A few weeks ago I spent the day in Edinburgh and came across a wonderful spiritual shop. It is a shop that invites us to look at the journey and struggle of Palestinian Christians and their neighbours in Israel. Being in this spiritual place made me think of the time of Advent and the time of waiting for the birth of Jesus and made me questions what must it be like to wait in or near Bethlehem today for the birth of

Jesus? I suppose at this time the images given to western people of Bethlehem are of a wonderful settled place of rolling hills, shepherds roaming about with their sheep and although it is busy there is a wonder about it. The Christian cards and images display tranquillity and all of this draws you into this preconception of peace .The reality of course however is that life near and in Bethlehem is filled with struggle, with occupation and fear. It is so easy to let fear paralyse us into non-action and as I looked back at the violence, the discrimination, the injustice and the changes happening in our world I have felt afraid. But I ask how will my fear help? Reality: it won’t. In the Bible the words ‘Do not be afraid’ are written 365 times so Jesus is reminding us every day not to be afraid. So the challenge in the midst of change is to find inner peace. That peace that only Jesus can give. If we are routed in relationship with Jesus Justice and Peace are possible.

Gareth Hewitt in his book Occupied Territories expresses this amazingly; ‘Somewhere around 4BC the Prince of Peace was born. A word, a statement, an action, a lifestyle, a revolution of love burst with hope from Bethlehem – at the time, an occupied territory- showing us how to live as a kingdom or community of love.

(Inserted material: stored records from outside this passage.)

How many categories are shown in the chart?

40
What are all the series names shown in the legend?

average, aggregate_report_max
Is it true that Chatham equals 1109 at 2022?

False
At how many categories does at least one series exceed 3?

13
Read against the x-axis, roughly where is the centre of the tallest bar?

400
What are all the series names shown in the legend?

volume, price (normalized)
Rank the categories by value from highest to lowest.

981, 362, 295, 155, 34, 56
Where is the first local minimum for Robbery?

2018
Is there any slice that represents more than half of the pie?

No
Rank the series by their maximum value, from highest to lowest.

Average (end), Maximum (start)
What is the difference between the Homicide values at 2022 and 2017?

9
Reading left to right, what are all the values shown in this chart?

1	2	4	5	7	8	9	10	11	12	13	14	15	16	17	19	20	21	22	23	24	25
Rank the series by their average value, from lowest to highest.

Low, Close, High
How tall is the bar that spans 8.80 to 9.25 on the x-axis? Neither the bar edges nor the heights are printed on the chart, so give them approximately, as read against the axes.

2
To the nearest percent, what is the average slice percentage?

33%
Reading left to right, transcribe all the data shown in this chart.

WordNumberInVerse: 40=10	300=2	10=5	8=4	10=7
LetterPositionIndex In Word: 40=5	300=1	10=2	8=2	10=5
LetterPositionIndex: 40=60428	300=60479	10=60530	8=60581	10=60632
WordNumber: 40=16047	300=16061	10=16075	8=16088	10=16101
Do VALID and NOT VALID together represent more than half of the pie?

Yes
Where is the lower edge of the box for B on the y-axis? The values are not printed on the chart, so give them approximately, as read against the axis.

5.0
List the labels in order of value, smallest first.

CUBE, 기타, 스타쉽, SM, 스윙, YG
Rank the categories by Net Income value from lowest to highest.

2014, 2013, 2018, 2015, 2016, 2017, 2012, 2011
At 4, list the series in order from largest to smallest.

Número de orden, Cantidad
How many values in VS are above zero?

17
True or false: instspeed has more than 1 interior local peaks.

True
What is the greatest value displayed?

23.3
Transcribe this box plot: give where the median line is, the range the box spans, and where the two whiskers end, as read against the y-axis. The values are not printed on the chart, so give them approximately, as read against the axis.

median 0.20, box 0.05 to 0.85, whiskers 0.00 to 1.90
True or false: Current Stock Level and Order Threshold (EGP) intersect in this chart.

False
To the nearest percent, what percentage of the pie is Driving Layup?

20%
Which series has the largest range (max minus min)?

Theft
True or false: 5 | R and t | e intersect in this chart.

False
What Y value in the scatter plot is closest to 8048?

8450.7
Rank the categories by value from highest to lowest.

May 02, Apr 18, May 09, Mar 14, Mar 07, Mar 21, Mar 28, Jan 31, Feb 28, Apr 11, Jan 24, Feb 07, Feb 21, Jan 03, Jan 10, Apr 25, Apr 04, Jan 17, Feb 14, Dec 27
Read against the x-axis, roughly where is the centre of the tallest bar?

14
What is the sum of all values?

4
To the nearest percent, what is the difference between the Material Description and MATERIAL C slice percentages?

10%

Now Bethlehem is an occupied territory once again. But a movement is being born again there from the followers of the Prince of Peace that says there is a better way, a nonviolent way. This community is sending a message of love, justice and peace, a prophecy that offers hope to the whole world’.

This is the GOOD NEWS.

May you find inner peace wherever you are and may you know the revolution of love that bursts forth from Bethlehem as Jesus is born again.